I’m back with a recipe!
I had forgotten how much I love to post recipes.
I love the cooking part, the photo editing part, and the sharing part!
Of course I love the eating part most of all :)
On my quest to shed a few pounds and eat clean to have more energy, I’ve been on the lookout for things to make that will give me plenty of variety.
As much as I love scrambled eggs for breakfast, I also like a good “carby” treat from time to time too.
Enter these muffins!
I made a paleo mug muffin a few months ago and while I did enjoy it, overall it was a little too “eggy” and “almondy” to really feel like I was eating an actual carb treat.
Before you get too excited about these muffins, let me warn you that they are not sweet.
It kind of cracks me up to see people posting “paleo” recipes that call for sweeteners. Honey, maple syrup and agave nectar are all sugars. Yes they may be less processed and more “natural” but they are still sugar.
I’m trying to keep sugar (other than what I’m getting from fresh fruit) to a minimum.
My reason for this is simple.
Lack of self-control.
The more sugar I eat, the more sugar I want to eat.
Like, one sweet muffin for breakfast could totally throw me into a downward spiral that includes handfuls of chocolate chips and M&M’s.
I recently finished reading Lysa TerKeurst’s book Made To Crave , and man alive did it change the way I think about food!
I’m not going to get into all of it, but I’d highly recommend this book to anyone and everyone who struggles with food in any way (eating too much of it, not eating enough, eating it for comfort, eating it period).
So anyway, it made me realize that there are some foods I should really just stay away from and one of those is sugar. I haven’t sworn it off and I haven’t gone cold turkey, but I’m trying to avoid it as often as I can.
So I repeat, these muffins are not sweet.
I’m ok with that, but I wanted to make sure they didn’t let you down if you were going for sweetness :)
You could always experiment with adding mashed banana or sweeteners to the batter. I may give blueberry banana muffins a whirl next time.
You could also top these with butter and honey to sweeten them up. I won’t even tell the Paleo Police :)
One more disclaimer before I get into the recipe…
These are made in the microwave.
::hangs hippy head in shame::
Way back in 2008 I posted about the less than desirable aspects of microwave cooking and for the most part we totally avoid using our microwave. In fact, it permanently resides in the basement and is only used for leftovers if we’re in a hurry or too lazy to use the stove or oven.

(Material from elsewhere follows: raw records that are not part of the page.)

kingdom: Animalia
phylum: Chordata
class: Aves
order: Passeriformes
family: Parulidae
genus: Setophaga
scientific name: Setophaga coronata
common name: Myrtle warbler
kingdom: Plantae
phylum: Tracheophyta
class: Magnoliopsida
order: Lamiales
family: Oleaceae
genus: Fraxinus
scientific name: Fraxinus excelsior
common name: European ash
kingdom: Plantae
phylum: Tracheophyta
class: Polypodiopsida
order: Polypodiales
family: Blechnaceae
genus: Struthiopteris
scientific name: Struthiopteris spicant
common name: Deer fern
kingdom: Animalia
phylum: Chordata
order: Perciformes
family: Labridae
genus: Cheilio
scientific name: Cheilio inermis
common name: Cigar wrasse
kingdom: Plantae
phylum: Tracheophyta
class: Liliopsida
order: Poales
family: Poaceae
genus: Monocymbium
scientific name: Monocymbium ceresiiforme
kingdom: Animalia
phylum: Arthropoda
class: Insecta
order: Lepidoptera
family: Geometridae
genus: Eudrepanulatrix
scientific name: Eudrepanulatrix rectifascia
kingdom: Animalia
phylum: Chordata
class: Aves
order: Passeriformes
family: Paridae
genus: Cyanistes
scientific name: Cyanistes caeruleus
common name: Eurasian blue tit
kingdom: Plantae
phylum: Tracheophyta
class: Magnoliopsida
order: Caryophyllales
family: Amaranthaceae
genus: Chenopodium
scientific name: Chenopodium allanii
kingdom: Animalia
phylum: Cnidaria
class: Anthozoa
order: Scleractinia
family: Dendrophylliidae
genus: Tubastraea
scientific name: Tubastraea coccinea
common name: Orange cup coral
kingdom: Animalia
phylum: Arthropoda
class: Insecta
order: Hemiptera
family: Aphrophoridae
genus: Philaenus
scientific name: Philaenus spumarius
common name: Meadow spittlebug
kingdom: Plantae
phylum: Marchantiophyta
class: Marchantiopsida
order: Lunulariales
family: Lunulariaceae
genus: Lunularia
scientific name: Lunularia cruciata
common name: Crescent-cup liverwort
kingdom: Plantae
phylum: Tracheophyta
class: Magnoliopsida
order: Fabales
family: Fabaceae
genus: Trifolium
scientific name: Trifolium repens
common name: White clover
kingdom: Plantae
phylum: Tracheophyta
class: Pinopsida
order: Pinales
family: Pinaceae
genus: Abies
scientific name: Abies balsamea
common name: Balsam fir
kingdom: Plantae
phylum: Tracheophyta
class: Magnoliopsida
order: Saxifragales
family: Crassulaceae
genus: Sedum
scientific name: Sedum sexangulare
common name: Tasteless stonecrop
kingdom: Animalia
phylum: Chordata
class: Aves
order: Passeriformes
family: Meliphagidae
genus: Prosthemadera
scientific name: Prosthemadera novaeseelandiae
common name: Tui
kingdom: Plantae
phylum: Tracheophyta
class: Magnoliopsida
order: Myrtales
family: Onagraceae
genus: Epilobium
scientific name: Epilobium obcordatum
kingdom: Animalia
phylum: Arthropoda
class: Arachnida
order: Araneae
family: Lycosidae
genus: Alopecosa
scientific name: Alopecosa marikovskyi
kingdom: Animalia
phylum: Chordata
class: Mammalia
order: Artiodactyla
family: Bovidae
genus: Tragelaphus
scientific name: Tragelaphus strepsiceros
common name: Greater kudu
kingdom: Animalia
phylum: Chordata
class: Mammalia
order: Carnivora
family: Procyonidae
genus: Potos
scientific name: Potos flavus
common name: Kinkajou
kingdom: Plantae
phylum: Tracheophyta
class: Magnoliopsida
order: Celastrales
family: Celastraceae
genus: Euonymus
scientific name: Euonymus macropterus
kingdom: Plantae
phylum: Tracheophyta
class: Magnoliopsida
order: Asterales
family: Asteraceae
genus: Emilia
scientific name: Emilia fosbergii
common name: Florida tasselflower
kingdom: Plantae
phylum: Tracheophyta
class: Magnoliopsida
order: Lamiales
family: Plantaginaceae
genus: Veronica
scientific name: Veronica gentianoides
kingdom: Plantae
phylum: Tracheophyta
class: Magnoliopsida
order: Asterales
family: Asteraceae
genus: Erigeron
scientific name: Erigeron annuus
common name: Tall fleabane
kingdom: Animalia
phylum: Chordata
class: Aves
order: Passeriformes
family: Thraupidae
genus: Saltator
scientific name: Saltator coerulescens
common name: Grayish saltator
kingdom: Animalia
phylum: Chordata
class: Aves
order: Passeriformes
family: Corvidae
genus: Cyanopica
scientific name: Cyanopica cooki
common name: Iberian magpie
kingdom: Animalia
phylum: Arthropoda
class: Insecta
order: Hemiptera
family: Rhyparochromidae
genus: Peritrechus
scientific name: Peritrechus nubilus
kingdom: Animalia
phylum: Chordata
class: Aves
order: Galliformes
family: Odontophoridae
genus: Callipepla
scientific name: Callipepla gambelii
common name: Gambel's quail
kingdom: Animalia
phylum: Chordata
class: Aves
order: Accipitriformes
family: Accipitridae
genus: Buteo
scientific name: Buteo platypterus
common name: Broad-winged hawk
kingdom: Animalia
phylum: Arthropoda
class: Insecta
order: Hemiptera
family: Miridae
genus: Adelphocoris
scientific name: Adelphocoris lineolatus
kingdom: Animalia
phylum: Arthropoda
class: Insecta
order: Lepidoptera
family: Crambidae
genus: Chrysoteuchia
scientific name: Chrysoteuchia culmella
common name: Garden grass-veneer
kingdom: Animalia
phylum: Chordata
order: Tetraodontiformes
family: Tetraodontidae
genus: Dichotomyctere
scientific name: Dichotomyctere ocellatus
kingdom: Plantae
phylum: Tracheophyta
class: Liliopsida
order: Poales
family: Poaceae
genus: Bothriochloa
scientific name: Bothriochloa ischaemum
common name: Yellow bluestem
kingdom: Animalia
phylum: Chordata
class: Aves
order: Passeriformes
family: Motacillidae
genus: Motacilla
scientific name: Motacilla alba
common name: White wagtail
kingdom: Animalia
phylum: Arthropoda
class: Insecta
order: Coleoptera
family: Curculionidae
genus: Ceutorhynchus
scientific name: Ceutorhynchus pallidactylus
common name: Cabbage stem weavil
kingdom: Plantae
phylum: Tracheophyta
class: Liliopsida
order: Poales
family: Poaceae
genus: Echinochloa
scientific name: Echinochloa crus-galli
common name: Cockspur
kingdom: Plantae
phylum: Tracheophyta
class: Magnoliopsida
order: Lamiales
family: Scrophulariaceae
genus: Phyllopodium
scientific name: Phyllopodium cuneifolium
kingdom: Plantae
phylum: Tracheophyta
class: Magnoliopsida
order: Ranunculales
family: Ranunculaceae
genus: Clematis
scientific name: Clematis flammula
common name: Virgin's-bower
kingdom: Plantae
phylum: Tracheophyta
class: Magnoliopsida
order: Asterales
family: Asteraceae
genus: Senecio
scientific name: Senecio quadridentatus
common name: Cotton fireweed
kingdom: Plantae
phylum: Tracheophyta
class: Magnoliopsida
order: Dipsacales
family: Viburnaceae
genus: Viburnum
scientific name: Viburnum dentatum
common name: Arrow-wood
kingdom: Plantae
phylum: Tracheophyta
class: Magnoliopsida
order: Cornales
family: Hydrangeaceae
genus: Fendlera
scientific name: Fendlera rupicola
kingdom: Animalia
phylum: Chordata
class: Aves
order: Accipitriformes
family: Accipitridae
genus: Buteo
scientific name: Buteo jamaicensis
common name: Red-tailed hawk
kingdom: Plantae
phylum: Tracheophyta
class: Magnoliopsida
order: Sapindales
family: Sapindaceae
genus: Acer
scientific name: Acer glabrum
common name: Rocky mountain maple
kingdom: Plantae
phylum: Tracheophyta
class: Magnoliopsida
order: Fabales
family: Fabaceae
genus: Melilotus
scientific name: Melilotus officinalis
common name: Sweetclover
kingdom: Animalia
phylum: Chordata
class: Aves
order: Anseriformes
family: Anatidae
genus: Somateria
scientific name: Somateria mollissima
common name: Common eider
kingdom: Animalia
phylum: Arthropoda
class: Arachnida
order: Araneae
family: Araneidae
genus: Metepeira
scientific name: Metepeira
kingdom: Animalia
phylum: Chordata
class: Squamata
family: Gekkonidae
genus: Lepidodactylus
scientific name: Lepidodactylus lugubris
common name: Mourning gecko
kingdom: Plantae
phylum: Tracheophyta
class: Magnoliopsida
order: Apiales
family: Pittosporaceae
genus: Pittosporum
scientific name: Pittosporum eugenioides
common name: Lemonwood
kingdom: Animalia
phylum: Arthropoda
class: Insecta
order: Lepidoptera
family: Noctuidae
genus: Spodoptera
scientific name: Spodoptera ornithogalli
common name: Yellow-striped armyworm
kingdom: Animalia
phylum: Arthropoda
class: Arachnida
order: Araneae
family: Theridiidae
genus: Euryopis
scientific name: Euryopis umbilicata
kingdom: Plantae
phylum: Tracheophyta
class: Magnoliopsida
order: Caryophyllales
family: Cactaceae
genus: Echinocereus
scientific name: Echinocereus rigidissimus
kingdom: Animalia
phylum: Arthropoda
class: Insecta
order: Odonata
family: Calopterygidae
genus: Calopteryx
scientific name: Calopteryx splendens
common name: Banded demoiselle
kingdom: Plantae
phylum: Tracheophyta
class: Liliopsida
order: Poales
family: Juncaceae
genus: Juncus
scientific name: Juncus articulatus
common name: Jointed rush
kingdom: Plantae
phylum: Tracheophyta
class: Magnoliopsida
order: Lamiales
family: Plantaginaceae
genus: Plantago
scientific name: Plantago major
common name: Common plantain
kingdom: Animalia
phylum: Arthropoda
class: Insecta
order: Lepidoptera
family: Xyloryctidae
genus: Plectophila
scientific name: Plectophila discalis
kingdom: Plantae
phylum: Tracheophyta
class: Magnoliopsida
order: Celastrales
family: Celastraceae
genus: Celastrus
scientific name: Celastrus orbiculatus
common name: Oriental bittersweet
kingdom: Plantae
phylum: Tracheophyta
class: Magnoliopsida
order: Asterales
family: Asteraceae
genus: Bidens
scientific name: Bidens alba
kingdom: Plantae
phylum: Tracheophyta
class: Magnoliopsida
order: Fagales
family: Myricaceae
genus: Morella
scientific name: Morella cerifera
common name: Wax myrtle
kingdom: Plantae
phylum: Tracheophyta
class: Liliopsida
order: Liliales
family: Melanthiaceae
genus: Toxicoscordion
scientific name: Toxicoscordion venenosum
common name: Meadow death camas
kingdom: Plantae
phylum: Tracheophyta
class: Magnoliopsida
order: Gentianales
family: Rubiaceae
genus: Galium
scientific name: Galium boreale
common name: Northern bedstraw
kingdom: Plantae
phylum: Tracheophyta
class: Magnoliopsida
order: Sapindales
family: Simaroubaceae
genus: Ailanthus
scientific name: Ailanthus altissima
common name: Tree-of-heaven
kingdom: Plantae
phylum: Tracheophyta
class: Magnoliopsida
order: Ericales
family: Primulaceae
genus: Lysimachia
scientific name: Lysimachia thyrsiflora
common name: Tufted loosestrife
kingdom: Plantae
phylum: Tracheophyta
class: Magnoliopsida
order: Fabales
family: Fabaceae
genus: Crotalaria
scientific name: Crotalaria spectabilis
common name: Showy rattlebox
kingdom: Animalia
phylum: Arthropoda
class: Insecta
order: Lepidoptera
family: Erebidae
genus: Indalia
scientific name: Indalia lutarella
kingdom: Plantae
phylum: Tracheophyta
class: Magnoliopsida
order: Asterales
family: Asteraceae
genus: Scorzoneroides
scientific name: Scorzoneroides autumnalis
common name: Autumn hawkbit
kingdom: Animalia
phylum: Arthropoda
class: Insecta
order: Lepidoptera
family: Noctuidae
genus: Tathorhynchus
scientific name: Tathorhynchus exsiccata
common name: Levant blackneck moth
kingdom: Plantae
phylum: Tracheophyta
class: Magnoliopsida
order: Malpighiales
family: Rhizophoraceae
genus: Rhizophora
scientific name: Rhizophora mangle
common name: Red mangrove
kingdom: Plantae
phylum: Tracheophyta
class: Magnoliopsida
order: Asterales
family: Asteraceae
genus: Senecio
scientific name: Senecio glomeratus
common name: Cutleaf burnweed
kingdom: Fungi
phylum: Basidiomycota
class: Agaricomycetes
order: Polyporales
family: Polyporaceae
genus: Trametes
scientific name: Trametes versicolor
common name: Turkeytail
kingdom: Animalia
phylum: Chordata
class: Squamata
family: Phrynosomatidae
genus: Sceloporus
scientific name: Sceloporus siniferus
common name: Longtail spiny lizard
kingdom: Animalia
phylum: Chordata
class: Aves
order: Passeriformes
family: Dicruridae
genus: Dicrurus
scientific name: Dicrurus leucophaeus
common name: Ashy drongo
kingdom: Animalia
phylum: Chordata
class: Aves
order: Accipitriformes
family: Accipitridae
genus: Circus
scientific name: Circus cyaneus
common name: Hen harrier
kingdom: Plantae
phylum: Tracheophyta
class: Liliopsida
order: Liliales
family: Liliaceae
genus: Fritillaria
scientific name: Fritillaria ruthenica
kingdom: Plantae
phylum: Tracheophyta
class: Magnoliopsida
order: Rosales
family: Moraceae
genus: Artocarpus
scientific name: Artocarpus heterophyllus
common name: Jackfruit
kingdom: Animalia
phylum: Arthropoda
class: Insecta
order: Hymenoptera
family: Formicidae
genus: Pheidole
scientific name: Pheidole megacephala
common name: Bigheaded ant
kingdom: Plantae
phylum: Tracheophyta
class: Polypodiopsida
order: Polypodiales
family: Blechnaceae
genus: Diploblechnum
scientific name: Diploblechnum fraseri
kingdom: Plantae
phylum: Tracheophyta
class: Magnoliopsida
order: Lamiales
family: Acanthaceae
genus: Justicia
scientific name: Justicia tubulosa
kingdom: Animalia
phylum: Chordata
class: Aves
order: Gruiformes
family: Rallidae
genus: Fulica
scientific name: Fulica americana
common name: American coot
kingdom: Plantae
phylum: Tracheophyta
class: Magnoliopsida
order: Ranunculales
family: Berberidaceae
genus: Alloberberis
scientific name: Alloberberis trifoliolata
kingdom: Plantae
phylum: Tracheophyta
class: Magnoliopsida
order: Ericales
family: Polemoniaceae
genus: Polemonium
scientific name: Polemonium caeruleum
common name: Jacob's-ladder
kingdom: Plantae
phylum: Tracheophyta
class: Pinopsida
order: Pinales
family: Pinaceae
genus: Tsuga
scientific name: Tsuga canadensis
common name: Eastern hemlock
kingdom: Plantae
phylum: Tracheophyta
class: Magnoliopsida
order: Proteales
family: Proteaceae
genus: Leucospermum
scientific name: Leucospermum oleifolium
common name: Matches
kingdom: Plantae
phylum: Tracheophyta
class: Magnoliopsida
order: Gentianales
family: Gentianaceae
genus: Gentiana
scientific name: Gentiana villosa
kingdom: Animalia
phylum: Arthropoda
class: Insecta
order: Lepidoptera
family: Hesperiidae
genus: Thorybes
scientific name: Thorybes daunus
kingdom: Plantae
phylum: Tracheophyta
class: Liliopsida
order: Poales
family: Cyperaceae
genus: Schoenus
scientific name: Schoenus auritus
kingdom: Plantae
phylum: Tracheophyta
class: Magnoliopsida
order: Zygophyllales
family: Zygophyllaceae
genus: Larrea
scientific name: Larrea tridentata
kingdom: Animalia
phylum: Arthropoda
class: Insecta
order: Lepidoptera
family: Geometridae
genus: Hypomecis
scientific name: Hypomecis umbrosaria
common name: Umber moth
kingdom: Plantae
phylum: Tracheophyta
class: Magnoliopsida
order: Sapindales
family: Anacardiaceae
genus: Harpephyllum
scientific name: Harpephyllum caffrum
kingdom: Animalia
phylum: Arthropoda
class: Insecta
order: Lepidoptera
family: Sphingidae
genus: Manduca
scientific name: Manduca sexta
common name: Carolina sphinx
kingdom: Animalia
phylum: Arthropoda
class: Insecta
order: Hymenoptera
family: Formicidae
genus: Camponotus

But all of the mug muffin recipes I’ve browsed through online call for microwave baking so that’s what I did this morning. I’m thinking about making up a bigger batch of these and determining the correct time and temperature to bake them in the oven.
When I do I’ll update the recipe, but for now I’m posting it with the microwave instructions.
- ¼ cup almond flour (sometimes called almond meal)
- 1 tablespoon flax seed meal
- 1 egg
- ½ tsp pure vanilla extract
- 1 tsp baking powder
- dash of ground nutmeg
- 2 tsp coconut oil (melted)
- 1 handful of fresh blueberries
- Mix all ingredients in a small bowl.
- Divide batter into 3 paper muffin liners
- Place each filled muffin liner into a small ramekin or Pyrex pudding bowl (to preserve shape while "baking")
- Microwave for 2 minutes on high or until they feel firm when you press on the top.